**TASK TO COMPLETE**
Render the text lines of the material below as a JSON list of strings, one string per line, skipping blank lines. Leave the pictures out of the answer.

**ENTRIES SHOWN**
□ □ □ □

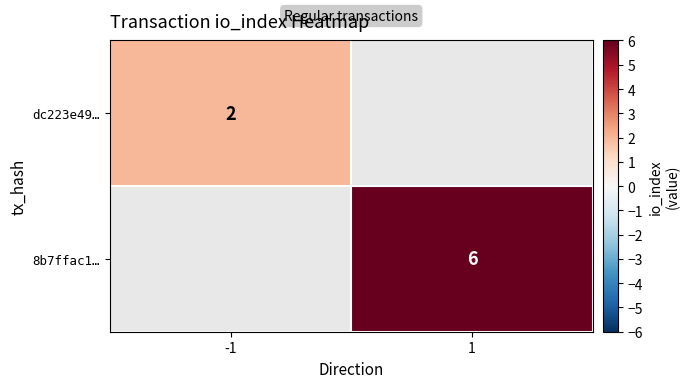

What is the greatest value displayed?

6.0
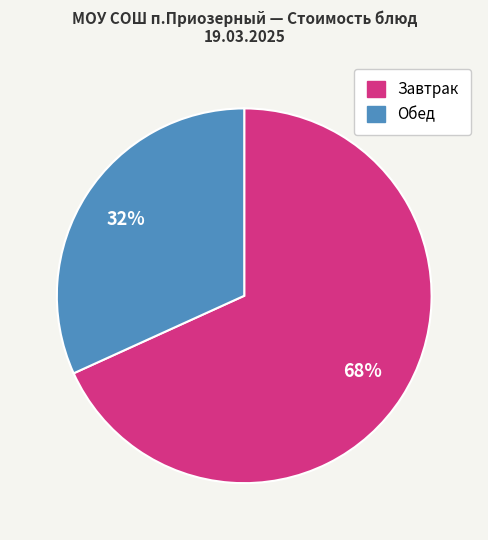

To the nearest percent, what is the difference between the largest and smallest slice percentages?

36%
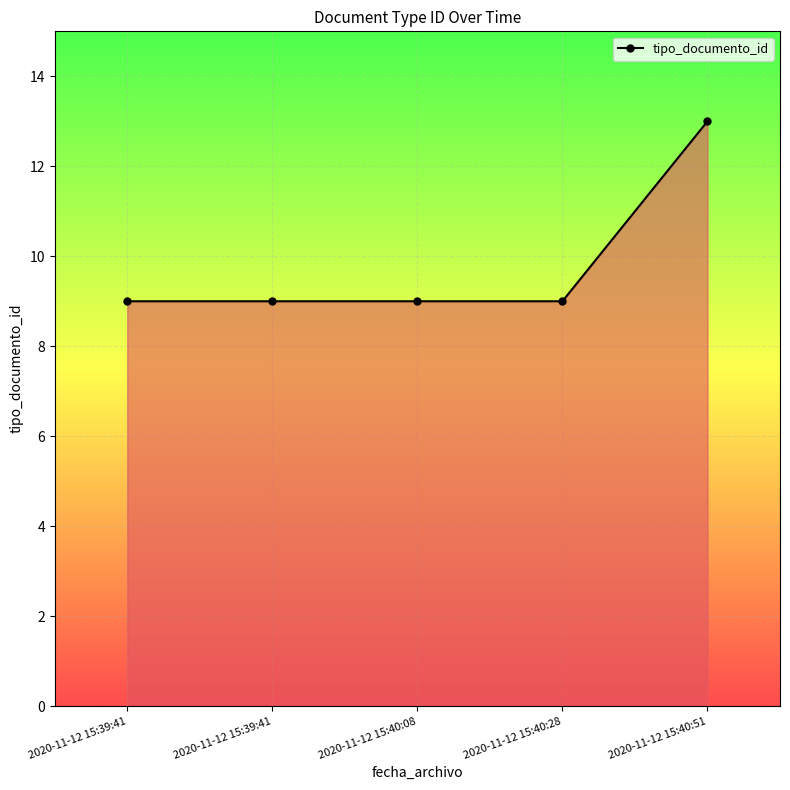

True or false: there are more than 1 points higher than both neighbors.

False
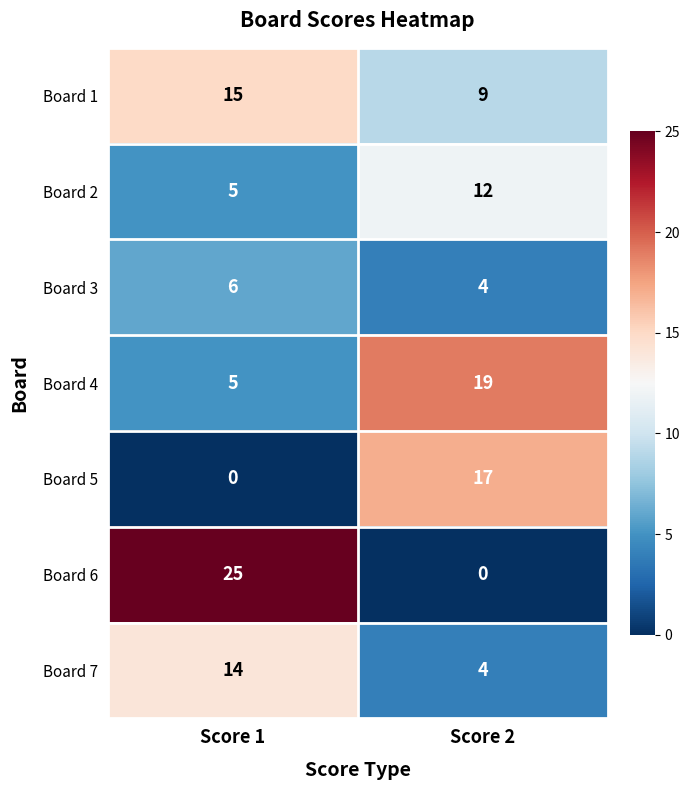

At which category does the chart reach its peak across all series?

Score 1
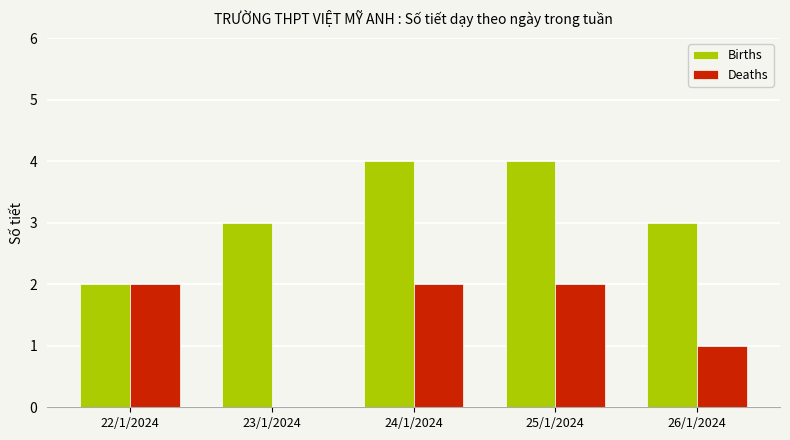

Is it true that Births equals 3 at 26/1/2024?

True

□ □ □ □

**EXERCISE SOLUTION**
[
  "What is the greatest value displayed?",
  "6.0",
  "To the nearest percent, what is the difference between the largest and smallest slice percentages?",
  "36%",
  "True or false: there are more than 1 points higher than both neighbors.",
  "False",
  "At which category does the chart reach its peak across all series?",
  "Score 1",
  "Is it true that Births equals 3 at 26/1/2024?",
  "True"
]